The study began in 2005 and enrolled 1,763 couples in which one person is HIV-infected and the other is not, at 13 sites in nine countries. Ninety-seven percent of the couples were heterosexual. HIV-infected partners were assigned to start antiretroviral therapy at the beginning of the study, called the “early” arm, or later in the study, called the “delayed” arm. Those on the delayed arm started the therapy when their bodies’ immune systems were declining. HPTN 052 was funded primarily by the National Institute of Allergy and Infectious Diseases, part of the National Institutes of Health.

After the release of the results in 2011, all participants in the delayed arm were offered the opportunity to begin the therapy, and the study continued for four more years. By the end of the study, 1,171 couples remained in follow-up.

The final results show a sustained 93 percent reduction of HIV transmission within couples when the HIV-infected partner was taking the drug therapy as prescribed and viral load was suppressed. Notably, there were only eight cases of HIV transmission within couples after the HIV-infected partner was given the therapy. However, four of these cases were diagnosed soon after initiation, and transmission likely occurred before the HIV-infected partner was virally suppressed. The other four were diagnosed when the HIV-infected partner had detectable levels of virus in the blood despite being on the therapy — an indication of treatment failure. Treatment failure may have occurred because participants either did not take their antiretroviral drugs as prescribed or had an HIV strain that resisted or acquired resistance to one or more of the drugs in their treatment regimen.

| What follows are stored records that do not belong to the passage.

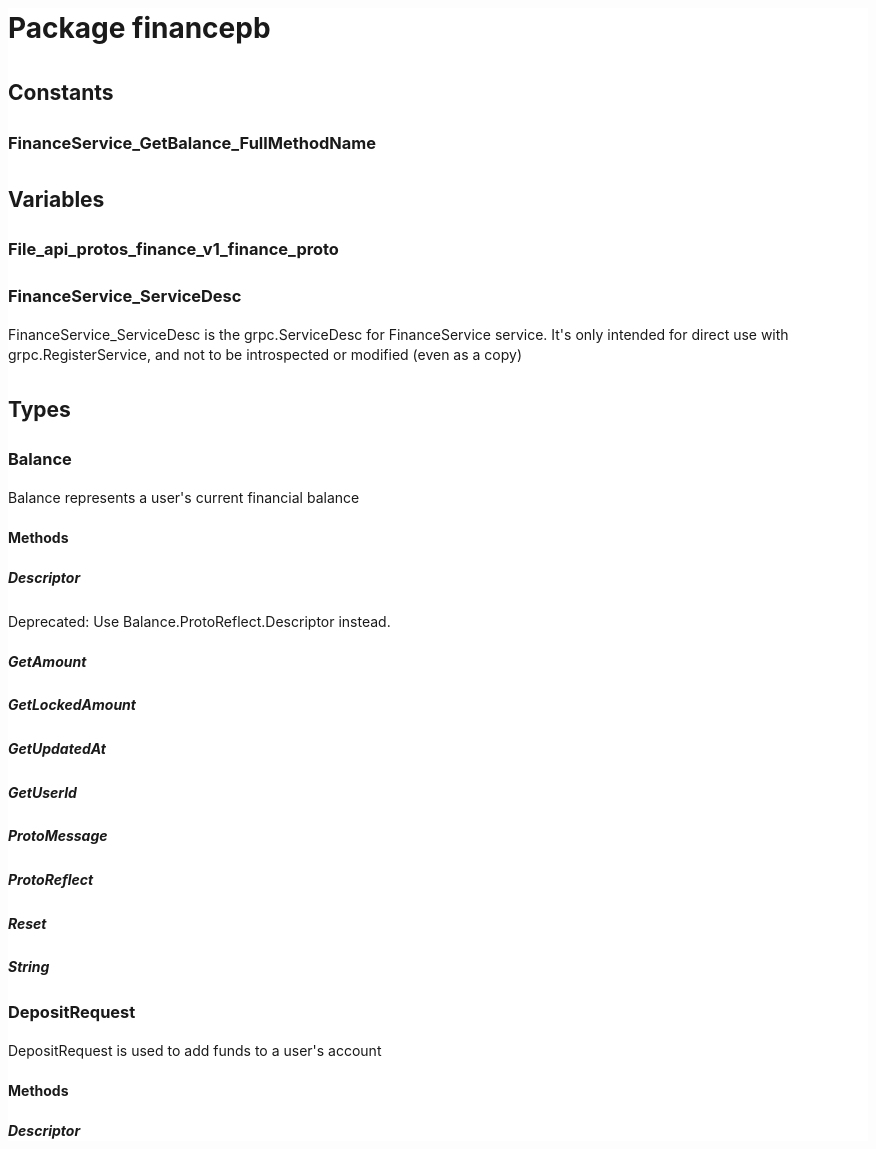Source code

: # Package financepb

## Constants

### FinanceService_GetBalance_FullMethodName

## Variables

### File_api_protos_finance_v1_finance_proto

### FinanceService_ServiceDesc

FinanceService_ServiceDesc is the grpc.ServiceDesc for FinanceService service. It's only intended
for direct use with grpc.RegisterService, and not to be introspected or modified (even as a copy)

## Types

### Balance

Balance represents a user's current financial balance

#### Methods

##### Descriptor

Deprecated: Use Balance.ProtoReflect.Descriptor instead.

##### GetAmount

##### GetLockedAmount

##### GetUpdatedAt

##### GetUserId

##### ProtoMessage

##### ProtoReflect

##### Reset

##### String

### DepositRequest

DepositRequest is used to add funds to a user's account

#### Methods

##### Descriptor
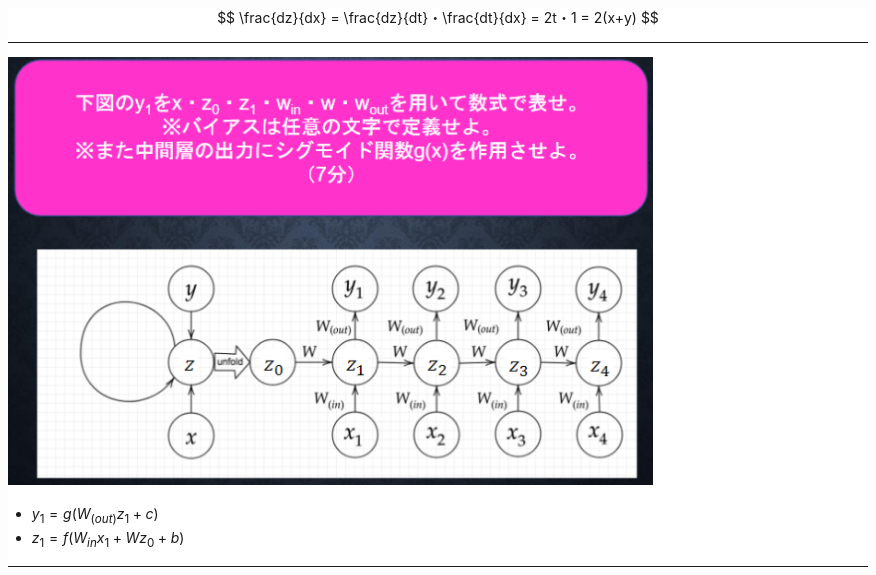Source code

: $$
\frac{dz}{dx} = \frac{dz}{dt}・\frac{dt}{dx}
  = 2t・1 = 2(x+y)
$$

<div style="page-break-before:always"></div>

-----

<img src="section1_test4.png" width="75%" />

- $y_1 = g(W_{(out)} z_1 + c)$
- $z_1 = f(W_{in} x_1 + W z_0 + b)$

<div style="page-break-before:always"></div>

-----
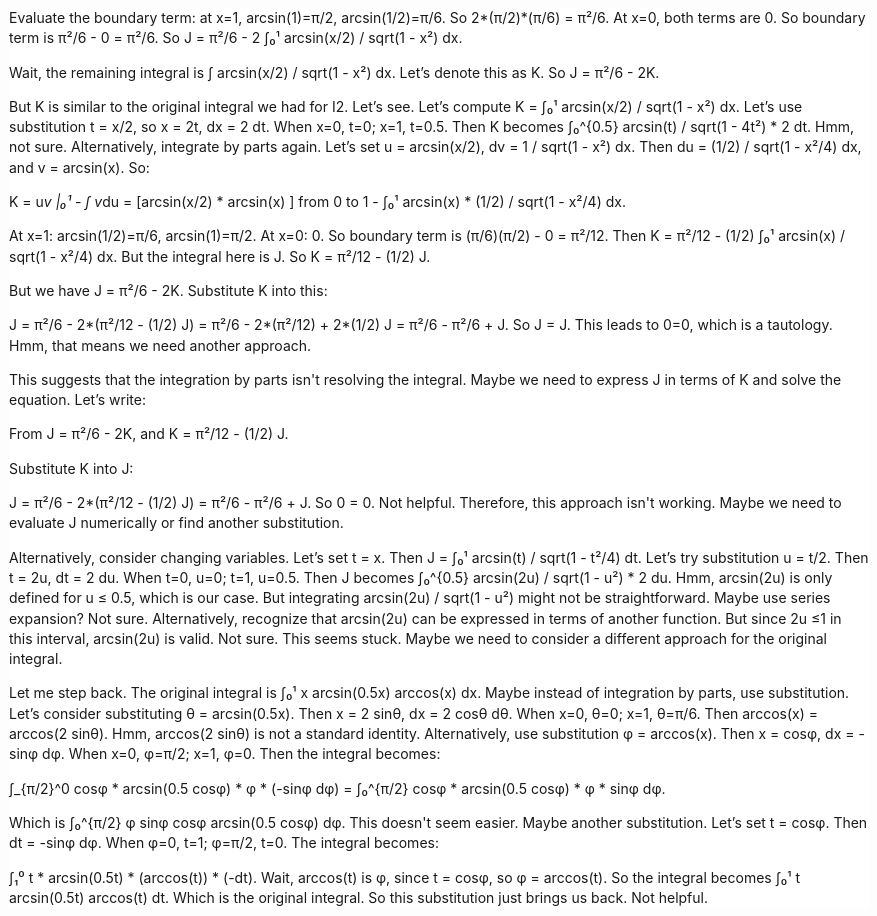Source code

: Evaluate the boundary term: at x=1, arcsin(1)=π/2, arcsin(1/2)=π/6. So 2*(π/2)*(π/6) = π²/6. At x=0, both terms are 0. So boundary term is π²/6 - 0 = π²/6. So J = π²/6 - 2 ∫₀¹ arcsin(x/2) / sqrt(1 - x²) dx.

Wait, the remaining integral is ∫ arcsin(x/2) / sqrt(1 - x²) dx. Let’s denote this as K. So J = π²/6 - 2K.

But K is similar to the original integral we had for I2. Let’s see. Let’s compute K = ∫₀¹ arcsin(x/2) / sqrt(1 - x²) dx. Let’s use substitution t = x/2, so x = 2t, dx = 2 dt. When x=0, t=0; x=1, t=0.5. Then K becomes ∫₀^{0.5} arcsin(t) / sqrt(1 - 4t²) * 2 dt. Hmm, not sure. Alternatively, integrate by parts again. Let’s set u = arcsin(x/2), dv = 1 / sqrt(1 - x²) dx. Then du = (1/2) / sqrt(1 - x²/4) dx, and v = arcsin(x). So:

K = u*v |₀¹ - ∫ v*du = [arcsin(x/2) * arcsin(x) ] from 0 to 1 - ∫₀¹ arcsin(x) * (1/2) / sqrt(1 - x²/4) dx.

At x=1: arcsin(1/2)=π/6, arcsin(1)=π/2. At x=0: 0. So boundary term is (π/6)(π/2) - 0 = π²/12. Then K = π²/12 - (1/2) ∫₀¹ arcsin(x) / sqrt(1 - x²/4) dx. But the integral here is J. So K = π²/12 - (1/2) J.

But we have J = π²/6 - 2K. Substitute K into this:

J = π²/6 - 2*(π²/12 - (1/2) J) = π²/6 - 2*(π²/12) + 2*(1/2) J = π²/6 - π²/6 + J. So J = J. This leads to 0=0, which is a tautology. Hmm, that means we need another approach.

This suggests that the integration by parts isn't resolving the integral. Maybe we need to express J in terms of K and solve the equation. Let’s write:

From J = π²/6 - 2K, and K = π²/12 - (1/2) J.

Substitute K into J:

J = π²/6 - 2*(π²/12 - (1/2) J) = π²/6 - π²/6 + J. So 0 = 0. Not helpful. Therefore, this approach isn't working. Maybe we need to evaluate J numerically or find another substitution.

Alternatively, consider changing variables. Let’s set t = x. Then J = ∫₀¹ arcsin(t) / sqrt(1 - t²/4) dt. Let’s try substitution u = t/2. Then t = 2u, dt = 2 du. When t=0, u=0; t=1, u=0.5. Then J becomes ∫₀^{0.5} arcsin(2u) / sqrt(1 - u²) * 2 du. Hmm, arcsin(2u) is only defined for u ≤ 0.5, which is our case. But integrating arcsin(2u) / sqrt(1 - u²) might not be straightforward. Maybe use series expansion? Not sure. Alternatively, recognize that arcsin(2u) can be expressed in terms of another function. But since 2u ≤1 in this interval, arcsin(2u) is valid. Not sure. This seems stuck. Maybe we need to consider a different approach for the original integral.

Let me step back. The original integral is ∫₀¹ x arcsin(0.5x) arccos(x) dx. Maybe instead of integration by parts, use substitution. Let’s consider substituting θ = arcsin(0.5x). Then x = 2 sinθ, dx = 2 cosθ dθ. When x=0, θ=0; x=1, θ=π/6. Then arccos(x) = arccos(2 sinθ). Hmm, arccos(2 sinθ) is not a standard identity. Alternatively, use substitution φ = arccos(x). Then x = cosφ, dx = -sinφ dφ. When x=0, φ=π/2; x=1, φ=0. Then the integral becomes:

∫_{π/2}^0 cosφ * arcsin(0.5 cosφ) * φ * (-sinφ dφ) = ∫₀^{π/2} cosφ * arcsin(0.5 cosφ) * φ * sinφ dφ.

Which is ∫₀^{π/2} φ sinφ cosφ arcsin(0.5 cosφ) dφ. This doesn't seem easier. Maybe another substitution. Let’s set t = cosφ. Then dt = -sinφ dφ. When φ=0, t=1; φ=π/2, t=0. The integral becomes:

∫₁⁰ t * arcsin(0.5t) * (arccos(t)) * (-dt). Wait, arccos(t) is φ, since t = cosφ, so φ = arccos(t). So the integral becomes ∫₀¹ t arcsin(0.5t) arccos(t) dt. Which is the original integral. So this substitution just brings us back. Not helpful.
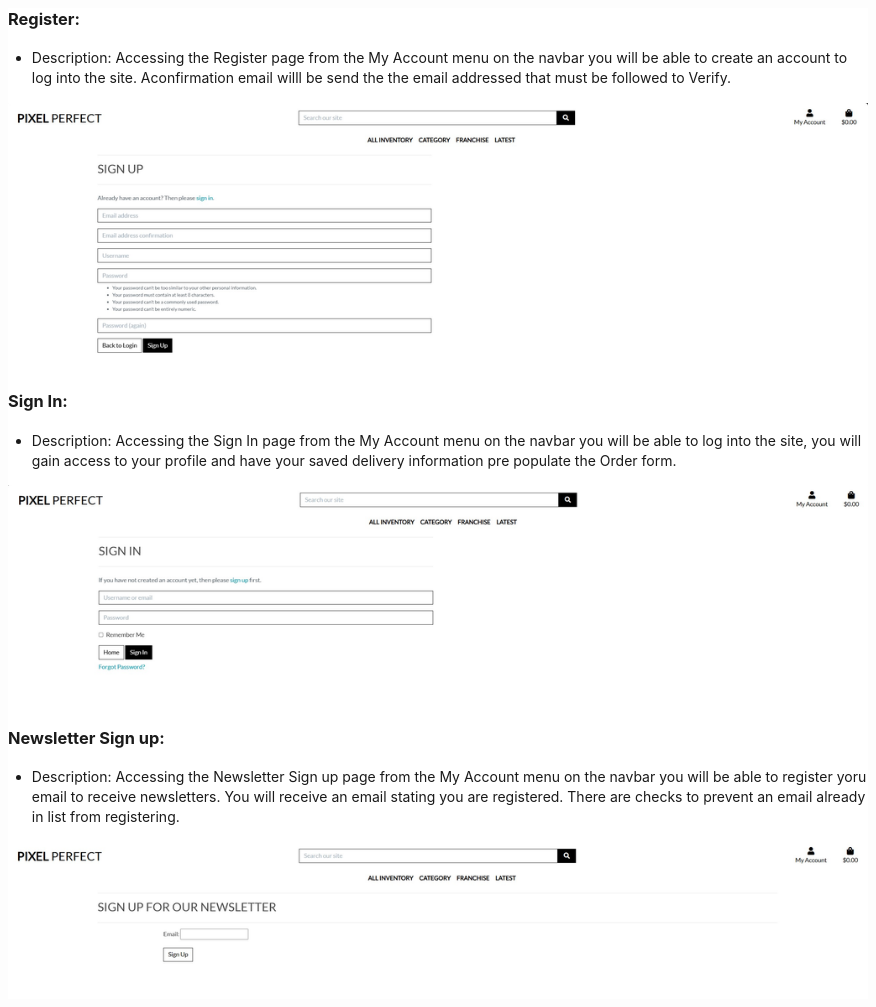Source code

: ### Register:
- Description: Accessing the Register page from the My Account menu on the navbar you will be able to create an account to log into the site. Aconfirmation email willl be send the the email addressed that must be followed to Verify.
<center>
<img src="docs/README/register.jpg" width= 900px>
</center>

### Sign In:
- Description: Accessing the Sign In page from the My Account menu on the navbar you will be able to log into the site, you will gain access to your profile and have your saved delivery information pre populate the Order form.
<center>
<img src="docs/README/sign in.jpg" width= 900px>
</center>

### Newsletter Sign up:
- Description: Accessing the Newsletter Sign up page from the My Account menu on the navbar you will be able to register yoru email to receive newsletters. You will receive an email stating you are registered. There are checks to prevent an email already in list from registering.
<center>
<img src="docs/README/newsletter signup.jpg" width= 900px>
</center>
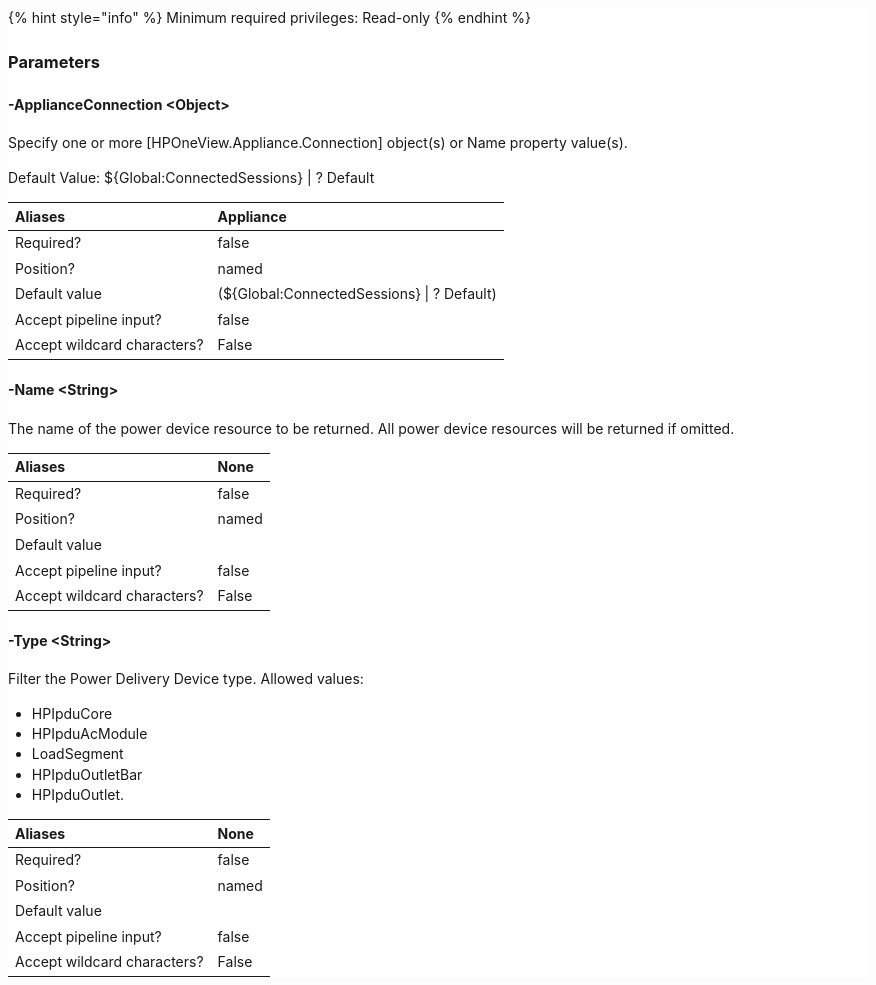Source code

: {% hint style="info" %}
Minimum required privileges: Read-only
{% endhint %}

### Parameters

#### -ApplianceConnection &lt;Object&gt; 

Specify one or more \[HPOneView.Appliance.Connection\] object\(s\) or Name property value\(s\).

Default Value: ${Global:ConnectedSessions} \| ? Default

| Aliases | Appliance |
| :--- | :--- |
| Required? | false |
| Position? | named |
| Default value | \(${Global:ConnectedSessions} \| ? Default\) |
| Accept pipeline input? | false |
| Accept wildcard characters?    | False |

#### -Name &lt;String&gt; 

The name of the power device resource to be returned. All power device resources will be returned if omitted.

| Aliases | None |
| :--- | :--- |
| Required? | false |
| Position? | named |
| Default value |  |
| Accept pipeline input? | false |
| Accept wildcard characters?    | False |

#### -Type &lt;String&gt; 

Filter the Power Delivery Device type. Allowed values:

* HPIpduCore
* HPIpduAcModule
* LoadSegment
* HPIpduOutletBar
* HPIpduOutlet.

| Aliases | None |
| :--- | :--- |
| Required? | false |
| Position? | named |
| Default value |  |
| Accept pipeline input? | false |
| Accept wildcard characters?    | False |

HPTN 052 investigators also are reporting findings concerning the relationship between viral load, viral suppression, treatment failure and drug resistance. Investigators found that having a relatively high level of HIV in the blood at the start of treatment was associated with a longer time to viral suppression, which, in turn, was associated with both treatment failure and a shorter time to treatment failure. In addition, the investigators found, among the HPTN 052 participants in whom treatment failed, those who had a higher viral load when they joined the study were more likely to develop resistance to their antiretroviral drugs. More research is needed to understand this association, investigators said.

“These results have important implications for programs seeking to combine other HIV-prevention measures with treatment as prevention,” Cohen said. “In the setting of such programs, special efforts should be made to minimize HIV transmission risk before viral suppression has been achieved, to maintain suppression on [the drugs], and to identify and address [therapy] failure.”

The research earned Cohen the Breakthrough of the Year award from the journal Science in 2011.

The editors of Science said at the time, “In combination with other promising clinical trials, the results have galvanized efforts to end the world’s AIDS epidemic in a way that would have been inconceivable even a year ago.”

In 2012, Cohen received the top honor of the inaugural Clinical Research Forum Top 10 Clinical Research Achievement Awards.

In May of this year, the University and the global pharmaceutical and health care company GlaxoSmithKline announced the creation of a dedicated HIV Cure Center and a jointly owned new company that will focus on discovering a cure for HIV/AIDS.

This public-private partnership aims to redefine the traditional way of conducting research and create a new model to seek the breakthroughs needed to tackle an extraordinarily challenging global health issue. The HIV Cure Center will be located on the UNC campus.